** Opening EXERCISE DATA block **

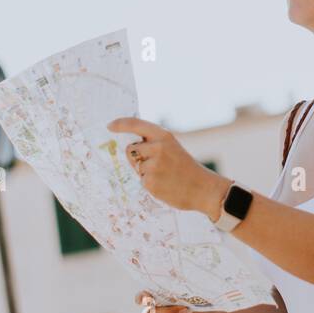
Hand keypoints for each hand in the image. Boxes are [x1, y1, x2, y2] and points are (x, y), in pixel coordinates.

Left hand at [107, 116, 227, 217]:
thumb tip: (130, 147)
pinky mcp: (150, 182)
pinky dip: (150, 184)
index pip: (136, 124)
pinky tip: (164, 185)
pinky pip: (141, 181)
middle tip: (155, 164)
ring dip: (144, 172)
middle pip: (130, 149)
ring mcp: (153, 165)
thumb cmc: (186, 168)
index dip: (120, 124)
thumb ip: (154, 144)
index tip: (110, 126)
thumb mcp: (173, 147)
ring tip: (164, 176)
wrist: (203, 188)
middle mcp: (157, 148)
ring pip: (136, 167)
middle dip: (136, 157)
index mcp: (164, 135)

** Closing EXERCISE DATA block **
** Opening EXERCISE DATA block **

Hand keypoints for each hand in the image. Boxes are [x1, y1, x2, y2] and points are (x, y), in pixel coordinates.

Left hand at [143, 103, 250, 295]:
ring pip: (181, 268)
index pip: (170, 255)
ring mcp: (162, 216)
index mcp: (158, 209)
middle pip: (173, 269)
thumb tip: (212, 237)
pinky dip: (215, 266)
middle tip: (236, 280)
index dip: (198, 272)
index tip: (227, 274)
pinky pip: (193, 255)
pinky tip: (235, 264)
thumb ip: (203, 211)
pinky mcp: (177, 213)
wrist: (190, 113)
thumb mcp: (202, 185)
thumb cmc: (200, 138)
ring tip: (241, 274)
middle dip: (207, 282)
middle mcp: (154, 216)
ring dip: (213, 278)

** Closing EXERCISE DATA block **
** Opening EXERCISE DATA block **

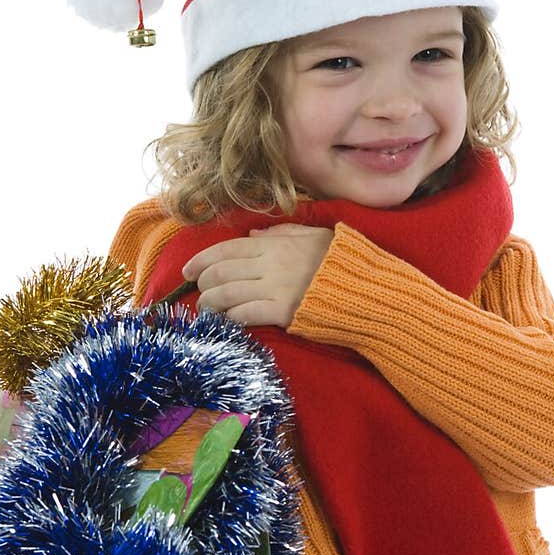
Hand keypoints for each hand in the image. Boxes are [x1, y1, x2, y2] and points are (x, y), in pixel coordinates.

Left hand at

** Closing EXERCISE DATA block **

**REQUIRED WORK:** Each line above from the one with "index pip: (170, 255)" up to and including the one with "ring dip: (213, 278)" must be set down exactly, and no line outside that span may appear.

**THE COMPLETED TASK:**
index pip: (170, 255)
ring mcp: (162, 216)
index mcp: (158, 209)
middle pip: (173, 269)
thumb tip: (212, 237)
pinky dip: (215, 266)
middle tip: (236, 280)
index dip: (198, 272)
index tip: (227, 274)
pinky pip: (193, 255)
pinky tip: (235, 264)
thumb ip: (203, 211)
pinky mcp: (177, 213)
wrist: (190, 113)
thumb mcp: (202, 185)
thumb cmc: (200, 138)
ring tip: (241, 274)
middle dip: (207, 282)
middle mcp: (154, 216)
ring dip: (213, 278)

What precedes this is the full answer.